For every soldier who leaves, there is someone who remains—waiting for letters, phone calls, and a return that may never come. For every soldier who returns home, there is the silent recalibration of a family that has lived in a world without them. We, the ones who stay, may never fully understand the depth of the experiences our loved ones had in combat, but we, too, carry the weight of their absence. It is a quiet, often unacknowledged grief—a grief that is not just about the loss of a life but the loss of the future that could have been.
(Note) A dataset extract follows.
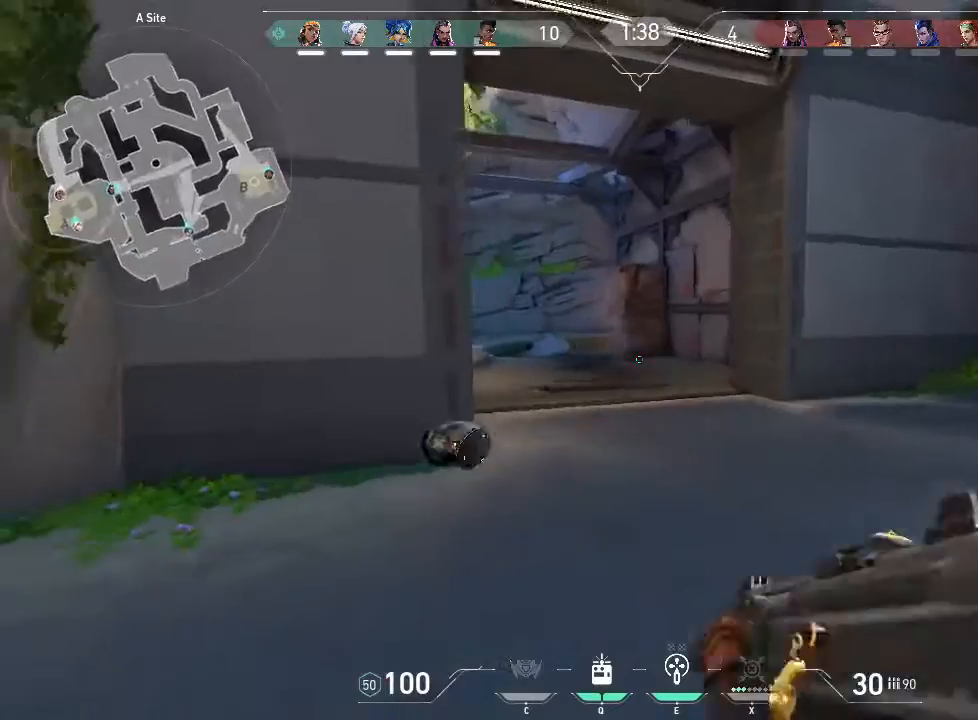
{"keys": ["d"], "mouse": [], "events": []}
On Remembrance Day, we do more than remember the soldiers who fought. We recognize the weight of their sacrifice, the lives interrupted, and the families changed in ways they may never fully comprehend. But it’s also a day of connection—where, through silence, we find a shared understanding. The pause in time brings us together, even as we stand apart in our personal memories.
There is something universal in that stillness—a recognition that the past has shaped the present and will continue to shape the future. It’s in the quiet of the two-minute silence that we are reminded of the ongoing cost of war, not only in the loss of life but in the ripples that spread outward to affect generations. It’s a moment when we realize that memory, like grief, is a process that never truly ends. We remember, yes—but we also continue to feel the absence, the hole left in our hearts, families, and communities.
In the quiet, we acknowledge what words cannot convey: the unspoken grief of families who never stop missing their loved ones, the weight of living with the memory of their absence. It’s a silence that binds us, a silence that carries the full weight of their sacrifice, and in that silence, we find a way to remember—not just those who served but everyone they left behind.
When the silence lifts, we return to the world around us. But something stays with us: the quiet understanding that what we remember today is not just about the past. It’s about the present. It’s about recognizing the sacrifices made by so many and acknowledging the deep, lasting impact of those sacrifices on the families who carry their memory forward.
As we wear our poppies and stand in silence, we are reminded that remembrance is not only a solitary act. It is a shared moment of reflection, a chance for us to honour not just those who have served but those who still bear the weight of that service. And in that quiet, we find a space for healing—a space where we can honour the past while moving forward together in the present.